Each commit in the pull request should have a meaningful subject line and body.
Format the pull request title like [BEAM-XXX] Fixes bug in ApproximateQuantiles, where you replace BEAM-XXX with the appropriate JIRA issue.
Write a pull request description that is detailed enough to understand what the pull request does, how, and why.
Run mvn clean verify to make sure basic checks pass. A more thorough check will be performed on your pull request automatically.
If this contribution is large, please file an Apache Individual Contributor License Agreement.

The SDK worker is now periodically querried for progress and user metrics.

robertwb · 2018-01-04T21:17:48Z

R: @pabloem

pabloem

Thanks Robert. This is very cool. I left a couple nits.

I don't know the code in fn_api_runner.py well, but all metrics changes look good.
Approving.

pabloem · 2018-01-04T22:39:09Z

sdks/python/apache_beam/runners/worker/bundle_processor.py

+            for transform_id, op in self.ops.items()},
+        user=sum(
+            [op.metrics_container.to_runner_api() for op in self.ops.values()],
+            []))


Nit: Seems like you have an extra empty list here?

This empty list is the second argument to sum (which defaults to 0, but that doesn't work for lists).

pabloem · 2018-01-04T22:42:33Z

sdks/python/apache_beam/runners/worker/operations.py

+    self.step_name = operation_name
+    self.metrics_container = MetricsContainer(self.step_name)
+    self.scoped_metrics_container = ScopedMetricsContainer(
+        self.metrics_container)


Nice. This bothered me for a while : )
Can you then remove the setting of these variables in operations.py:407, and operations.py:615-617?

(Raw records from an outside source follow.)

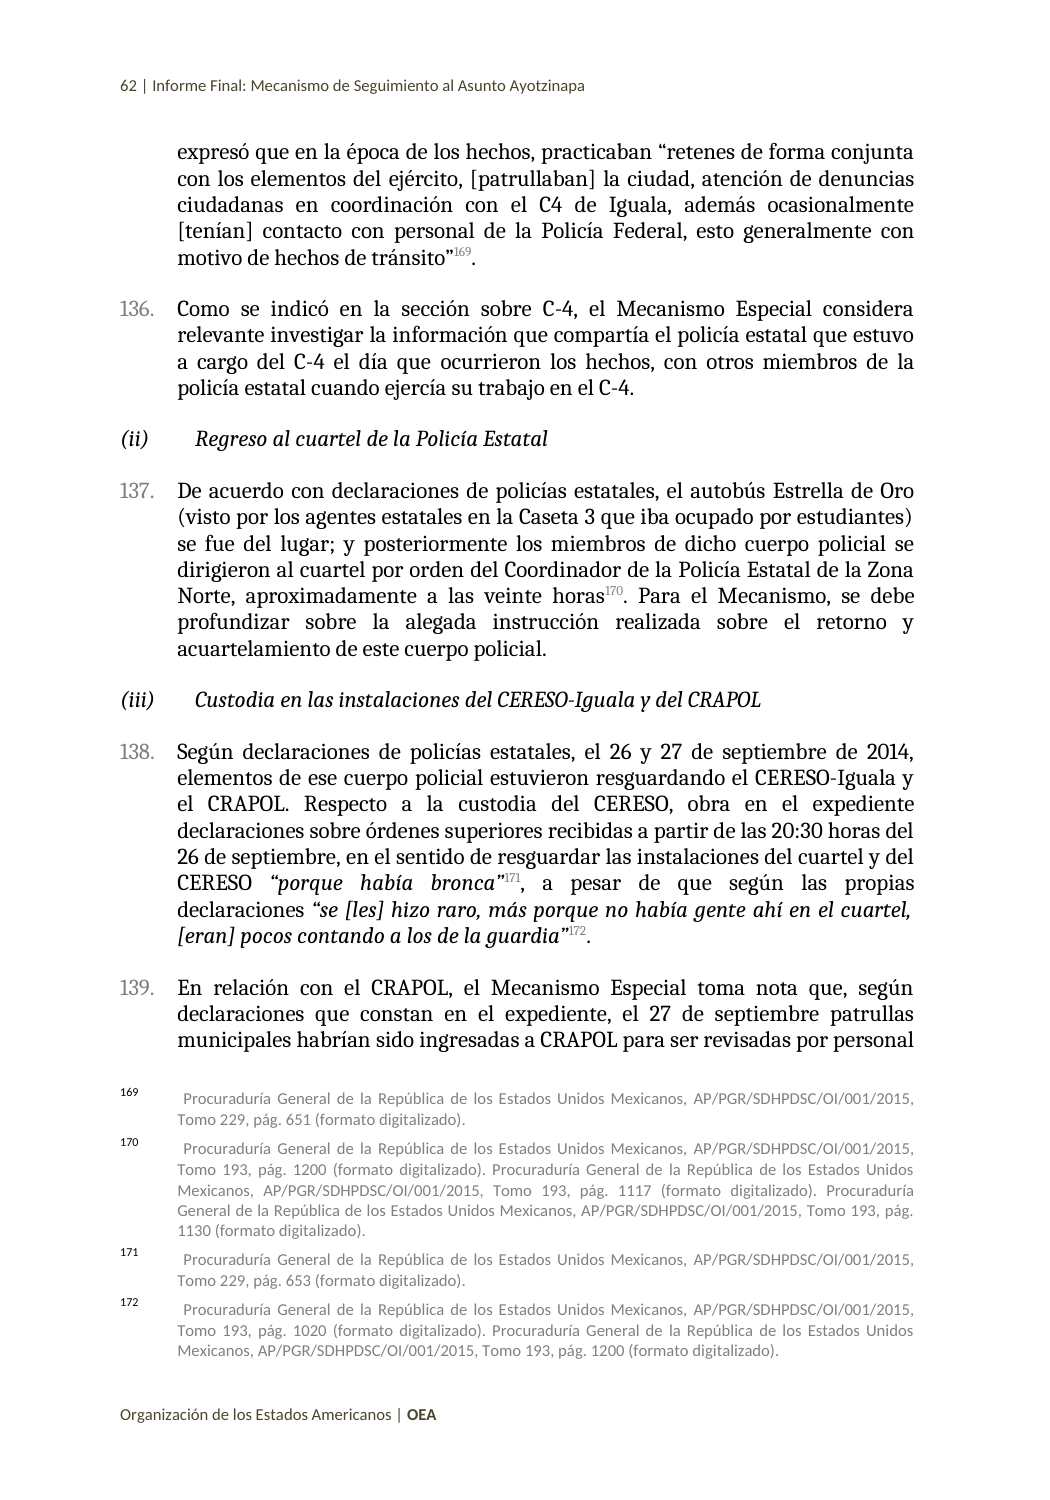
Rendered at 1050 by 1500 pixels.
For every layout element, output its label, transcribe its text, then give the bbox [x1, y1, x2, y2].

list De acuerdo con declaraciones de policías estatales, el autobús Estrella de Oro (visto por los agentes estatales en la Caseta 3 que iba ocupado por estudiantes) se fue del lugar; y posteriormente los miembros de dicho cuerpo policial se dirigieron al cuartel por orden del Coordinador de la Policía Estatal de la Zona Norte, aproximadamente a las veinte horas. Para el Mecanismo, se debe profundizar sobre la alegada instrucción realizada sobre el retorno y acuartelamiento de este cuerpo policial. [120, 478, 915, 662]
list Al respecto, la Comisión toma nota de que un policía se refirió a acciones coordinadas entre la policía estatal y otros cuerpos policiales o militares, pues expresó que en la época de los hechos, practicaban “retenes de forma conjunta con los elementos del ejército, [patrullaban] la ciudad, atención de denuncias ciudadanas en coordinación con el C4 de Iguala, además ocasionalmente [tenían] contacto con personal de la Policía Federal, esto generalmente con motivo de hechos de tránsito”. [120, 139, 915, 271]
list Según declaraciones de policías estatales, el 26 y 27 de septiembre de 2014, elementos de ese cuerpo policial estuvieron resguardando el CERESO-Iguala y el CRAPOL. Respecto a la custodia del CERESO, obra en el expediente declaraciones sobre órdenes superiores recibidas a partir de las 20:30 horas del 26 de septiembre, en el sentido de resguardar las instalaciones del cuartel y del CERESO “porque había bronca”, a pesar de que según las propias declaraciones “se [les] hizo raro, más porque no había gente ahí en el cuartel, [eran] pocos contando a los de la guardia”. [120, 738, 915, 949]
list Como se indicó en la sección sobre C-4, el Mecanismo Especial considera relevante investigar la información que compartía el policía estatal que estuvo a cargo del C-4 el día que ocurrieron los hechos, con otros miembros de la policía estatal cuando ejercía su trabajo en el C-4. [120, 296, 915, 401]
text (ii) Regreso al cuartel de la Policía Estatal [120, 426, 915, 453]
text (iii) Custodia en las instalaciones del CERESO-Iguala y del CRAPOL [120, 687, 915, 713]
list En relación con el CRAPOL, el Mecanismo Especial toma nota que, según declaraciones que constan en el expediente, el 27 de septiembre patrullas municipales habrían sido ingresadas a CRAPOL para ser revisadas por personal de Chilpancingo y el resto del día permanecieron en el cuartel. Posteriormente, familiares de los policías municipales se habrían manifestado por la detención de dichos policías. En la misma línea del apartado anterior, y considerando las declaraciones reseñadas, es importante que se investiguen las motivaciones para ordenar la supuesta custodia del CERESO y CRAPOL y a quiénes habría sido dirigida. [120, 974, 915, 1053]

Unfortunately I can't remove them from operations.py as the step and stage names can't be unified in that case (with the legacy harness). But this code will all be going away soon.

pabloem

I'm not sure if the comment was recorded:
I left a couple nits, and I can't speak for fn_api_runner.py. All else looks good.
Thanks!

robertwb · 2018-01-04T23:00:52Z

Thanks. The fn_api_runner stuff is mostly refactoring.

lukecwik · 2018-01-17T19:24:10Z